Different classes of device have different memory footprints, processor speeds, and user input devices that can radically affect a user's interaction style from one class to another. For example, a wearable computer can bring the power of the desktop computer into the field, making client applications as sophisticated there as they are in the office. Users in this case also have a plethora of input devices to choose from, including keyboard, voice, pen, and custom devices.

On the other hand, the processor speeds, memory footprints, and available input devices for the PDA class are severely limited, which means that user interactions that can be engineered for these devices are also constrained. Still, PDAs are extremely important in the various contexts in which field service workers perform their tasks. The Luther architecture must address the variability of the users' interaction styles, which are limited by differences in hardware capability among the device classes.

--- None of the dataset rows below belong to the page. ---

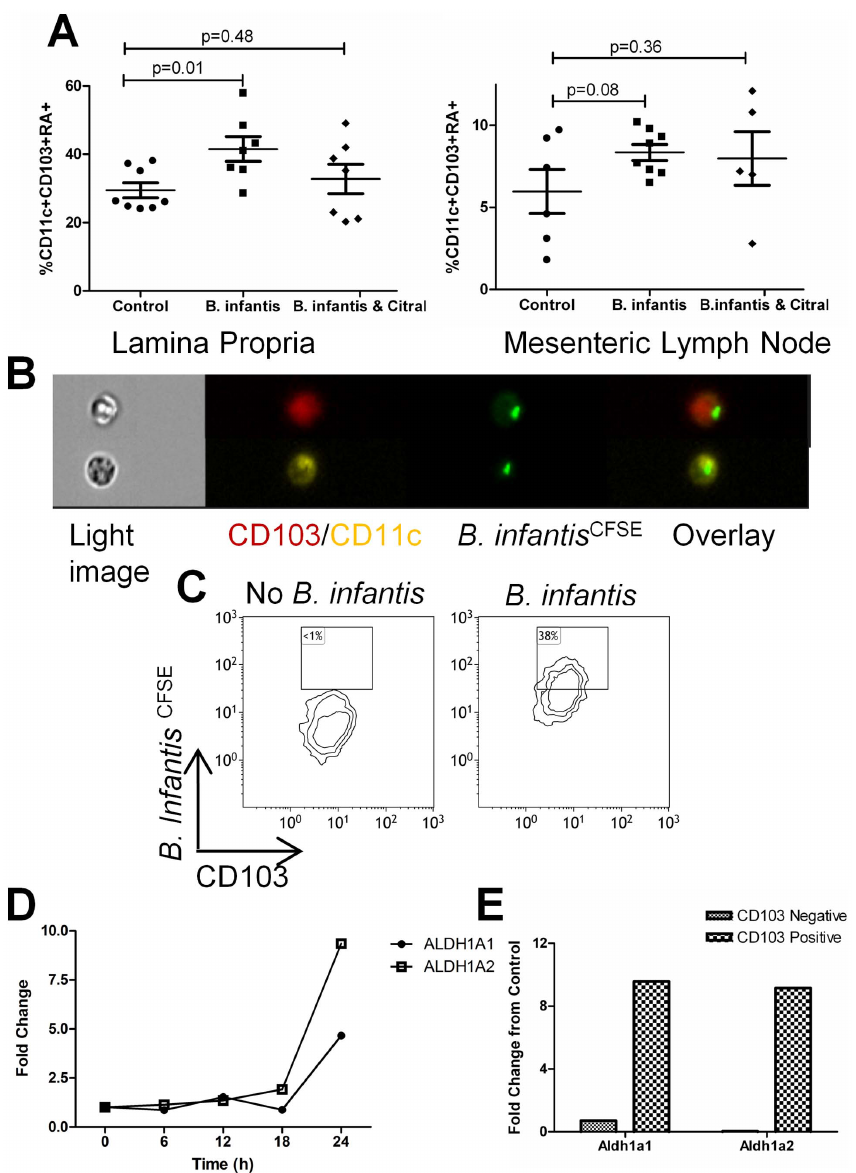
Figure 2. CD103 + RALDH + dendritic cells are elevated in the LP following B.infantis feeding. Flow cytometric assessment of LP and MLN revealed that B. infantis feeding is associated with increased CD103 + RALDH + dendritic cells within the LP (n=7), compared to the control group (n=8), analysed using unpaired student t-tests ( a ). Citral blocked the increase in LP CD103 + RALDH + dendritic cells (n=7). ( b ) Multispectral flow cytometry imaging identified CD103 + dendritic cells that efficiently bind CFSE-labelled B. infantis . ( c ) Flow cytometric analysis of CD11c + MHCII + CD103 + dendritic cells from the mucosa demonstrated that approximately 38% of CD103 + dendritic cells bound B. infantis . Isolated mucosal CD11c + dendritic cells upregulate mRNA for RALDH enzymes following in vitro incubation with B. infantis ( d ), while the increase in gene expression is specific to CD103 + dendritic cells ( e ). doi:10.1371/journal.pone.0062617.g002 within the LP and B. infantis feeding partially reversed the drop in Foxp3 + lymphocytes within the LP ( Figure 6b ). As described of DSS-induced colitis (Figure 5a) or LP T H 1 and T H 17 subsets (Figure 6a). However, B. infantis significantly reduced the numbers above, B. infantis feeding to healthy animals significantly reduced a 4 b 7 + and CCR9 + lymphocytes within the LP, however B. infantis of IL-17 + and IFN-gamma + lymphocytes within the LP of colitic animals, which was blocked by citral treatment ( Figure 6a ). The feeding to animals with DSS-induced colitis did not alter a 4 b 7 + or CCR9 + lymphocyte numbers ( Figure 6c ). Colitis was associated proportion of Foxp3 + lymphocytes within the MLN increased significantly due to the induction of colitis and B. infantis feeding with significantly increased numbers of CD103 + dendritic cells had no effect on the increase in Foxp3 + lymphocytes within the within the LP ( Figure 7a ). However, the percentage of CD103 + MLN ( Figure 6b ). In contrast, DSS-induced colitis was associated dendritic cells that were RALDH + were significantly reduced in with a significantly reduced percentage of Foxp3 + lymphocytes the control DSS group, while B. infantis feeding reversed the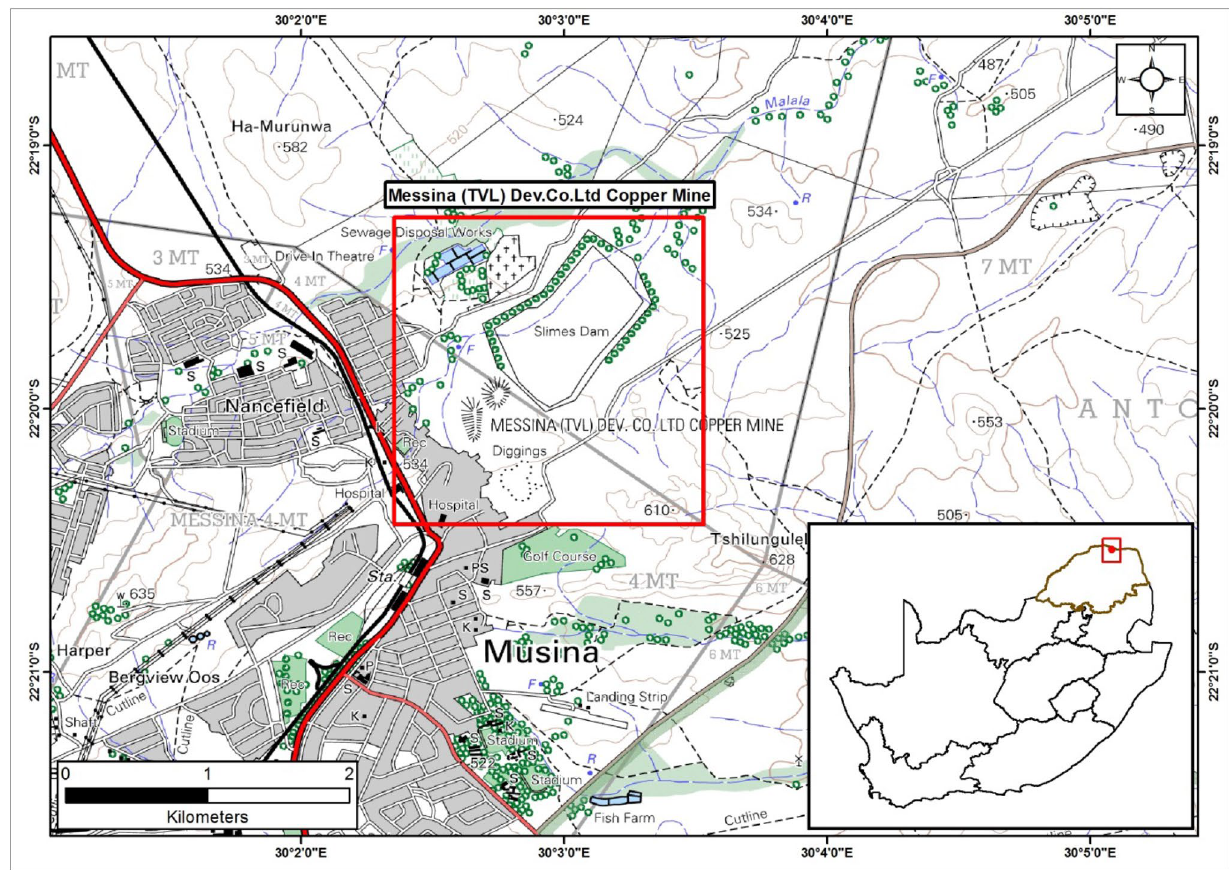
Fig. 1 Locality map of the study area at Musina, showing Musina town, its surrounding townships and the location of Musina copper mine (adapted: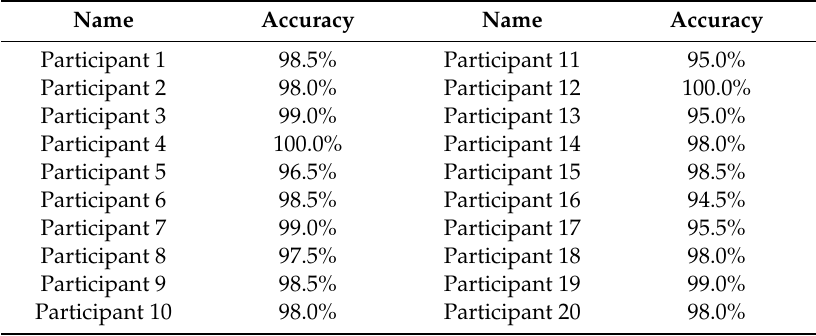
Table 9. The classification accuracy of 20 participants with the bilinear model.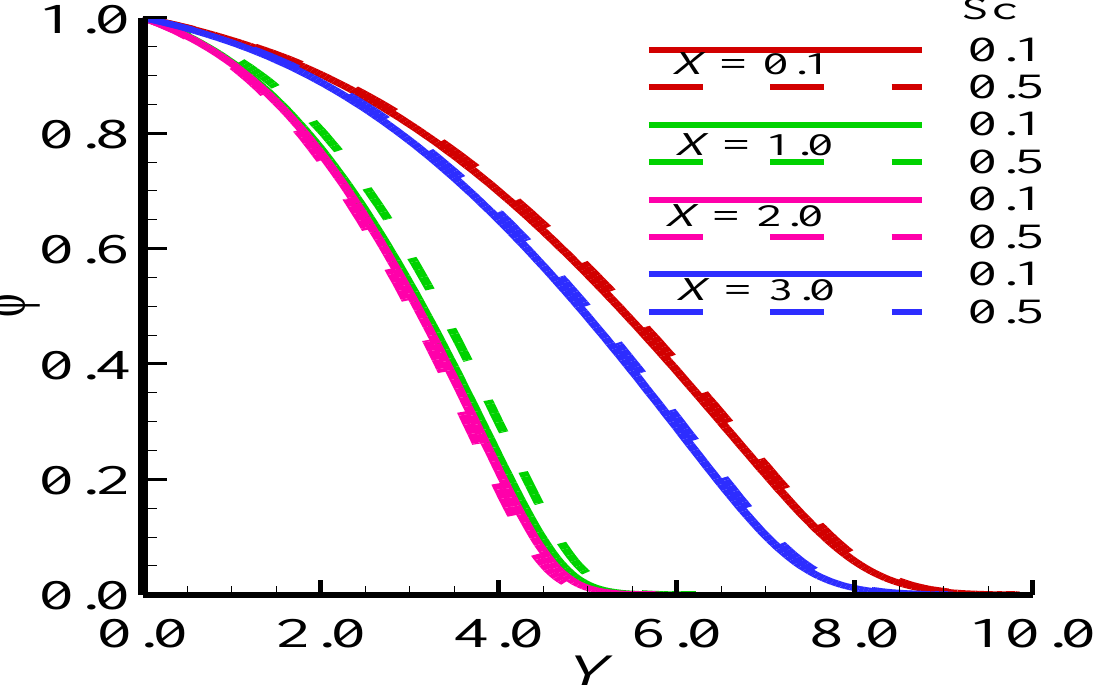
Figure 11. Outcomes of Schmidt number 𝑆𝑐 on mass concentration 𝜙 when 𝑁 = 0.5,𝑁𝑏 = 1.5,𝑁𝑡 = 1.5, and 𝑃𝑟 = 7.0.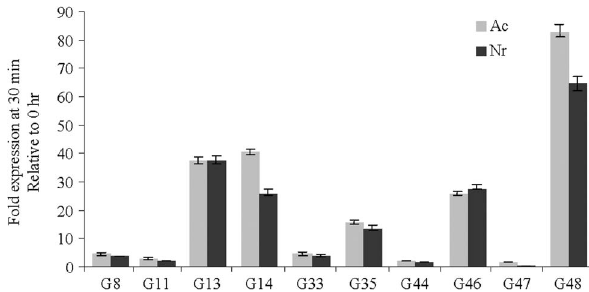
Figure 7. Induced expression of geraniol-responsive genes in ethylene receptor mutant ( Nr ) seedlings after geraniol treat- ment. Transcript level of geraniol-responsive genes at 30 min of treatment with 10 mM geraniol, relative to 0 hr. Data are mean 6 SEM (n=3). G8- NAM-like protein (GH203680), G11- xyloglucan endotransglu- cosylase-hydrolase (GH205301), G13- C2H2-type zinc finger protein (GH203536), G14- putative scarecrow protein (GH204307), G33- bZIP DNA-binding protein (GH203992), G35- ABA 8 9 -hydroxylase (GH204050), G44- BAG-domain protein 1/regulator of cell death (GH204276), G46- CCR4 associated factor 1-related protein (GH204364), G47- lipoxygenase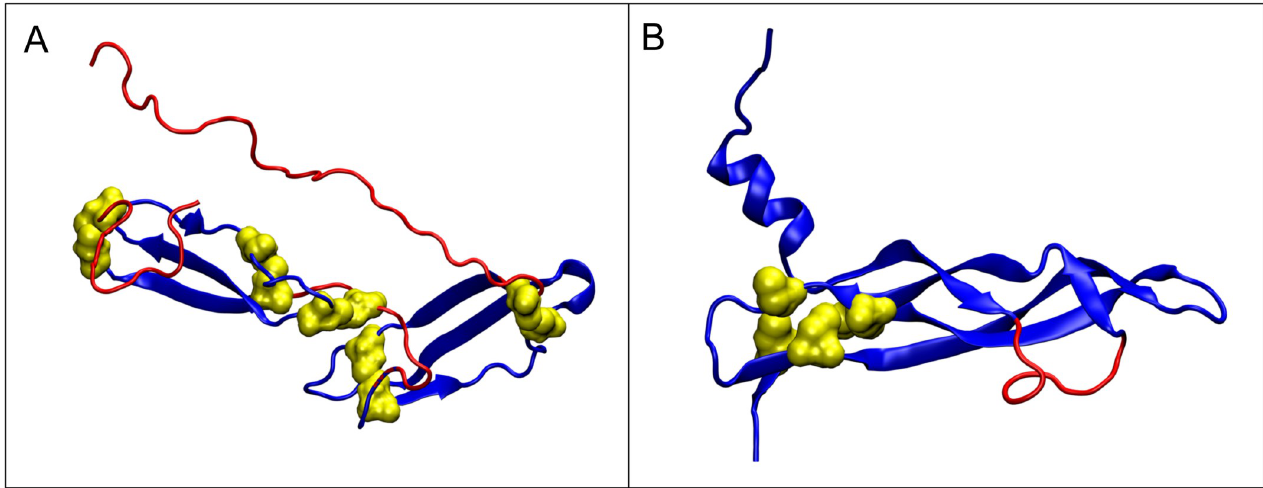
Fig 7. 3D presentation of the selected proteins with disulfide bonds present. A - 2N6F. B - 2VWE. Disulfide bonds—yellow space filling. IDRs—red.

Existing Procedures, Business Processes, and Systems.

Field service workers are only one part of most enterprises. Information gathered by them must be stored in the back office; instructions for them come, partially, from outside the field; and many applications already support existing business processes.

To respond to these needs, the Luther architecture must intergrate its functions with a worker's existing procedures and processes, enable applications to be hosted on servers and databases from many vendors, and simplify the integration of applications with legacy systems

Building Applications

Enabling faster construction of applications is one of the main motivations for Luther. There are a number of aspects to this goal, including:

Encouraging software re-use and making it easier for applications to work together. This avoids wasting valuable resources to "re-invent the wheel."

Enabling a build-first, buy-later strategy for enterprise functions (e.g., work flow).

Providing a stable platform for adoption of new features and emerging technologies that span applications, such as location sensing, automatic detection and identification of nearby physical objects and services, and advanced user interface features like synthetic interviewing.

Distributed Computing

The Luther architecture must provide enterprise application developers with a framework and infrastructure that even out the differences in client device capabilities and provide application servers with the following distributed application features.

Scalability. The Luther server framework must facilitate scalability with no impact on performance. That is, the addition of any number of domain-specific components over time must have no impact on the performance of the application software, nor must it cause the re-engineering of client applications. In addition, client applications must be easily reconfigurable to make use of added capability. The framework must also support the ability of applications to discover new capability and to dynamically reconfigure themselves to make use of it.

Load balancing. The Luther architecture must support load balancing in a distributed environment. Most of the computation in its applications will be performed on the server side, with the results sent to the client. As more and more clients access the capability from a given server, the application server infrastructure will have to detect heavy loads on a given server and offload processing to application server components located on different server nodes within the enterprise. Similarly, the enterprise environment application must be able to detect a node failure and shift to another application server in the enterprise to continue execution. In both cases, load balancing must be transparent to the user, and in the first case it must also be transparent to the client application.

Location independence. To support load balancing, domain-specific application capability must be distributed, and the Luther architecture must support this. To be able to change locations dynamically, applications must be location independent.

Portability. Enterprise application environments invariably comprise a set of heterogeneous server hardware platforms. The Luther architecture framework will have to allow the software to run on myriad platforms in order for enterprise applications to work.